A message explaining the attacks will probably be published via email or on an extremist website in the near future, the academic said.
He said: "Do not forget the fact that they are attacking high-profile targets means they will get high-profile publicity.
"This is the underlying reason they went for this kind of targets instead of just setting off a bomb in a far-flung suburb of Mumbai.
Dr Kassimeris said the terrorists might have chosen to use guns and grenades because some bomb plots have failed.
He said: "You need expertise to put bombs together. These people went for the straightforward style of terrorist activity. It is very easy and it works – unfortunately."
Another expert compared the attacks to the deadly bombing of the Marriott Hotel in Pakistan's capital Islamabad on September 20.
Professor Richard Bonney, the author of Jihad: From Qu'ran To Bin Laden, said the difference was that in Mumbai there were co-ordinated attacks and Westerners were singled out as hostages.
He said: "This attack looks more dangerous and better planned, though not directed against possible government targets but economic ones and of course the 'Western allies'."
The terrorists are believed to have entered Mumbai by sea, risk forecasters Exclusive Analysis said.
But the company's experts said they were "resistant" to reports that the attacks bore the hallmark of al Qaida or were even inspired by the jihadist movement founded by Osama bin Laden.
Indian intelligence has suggested the attackers may have been Pakistani, based on "loose evidence" that some of them spoke with a Pakistani accent, they said.
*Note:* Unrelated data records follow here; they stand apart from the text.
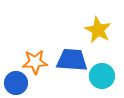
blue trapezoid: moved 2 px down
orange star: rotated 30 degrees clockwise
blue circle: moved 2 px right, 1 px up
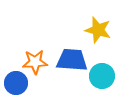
yellow star: rotated 12 degrees counterclockwise
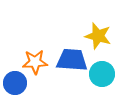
yellow star: moved 6 px down
cyan circle: moved 2 px up
blue circle: moved 1 px left
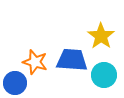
yellow star: moved 3 px right; rotated 20 degrees clockwise
orange star: rotated 20 degrees clockwise
cyan circle: moved 2 px right, 1 px down
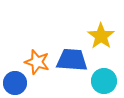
orange star: moved 2 px right
cyan circle: moved 6 px down
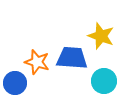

Exclusive Analysis said in its latest briefing: "The terrorists, who called themselves the Deccan Mujahideen – a previously unknown group – are believed to have used the sea route to enter the city with explosives.
"A boat filled with explosives and ammunition has been found near the Gateway of India and is said to have been safely defused.
"This exposes a security gap in Mumbai's defence because while the roads leading into and out of the city – and the state – are regularly patrolled and guarded with checkposts, coastal security appears to be a major security loophole."
"Deccan" refers to the Deccan plateau, which spreads across central and southern India, the company said.
It is unclear whether the name "Deccan Mujahideen" means the terrorists are from south India.
So far homegrown terror networks have mostly recruited members from northern and western India, Exclusive Analysis said.
The company's experts noted that it was "highly unlikely" the attacks on Mumbai was authorised or even known about at the top level in Pakistan.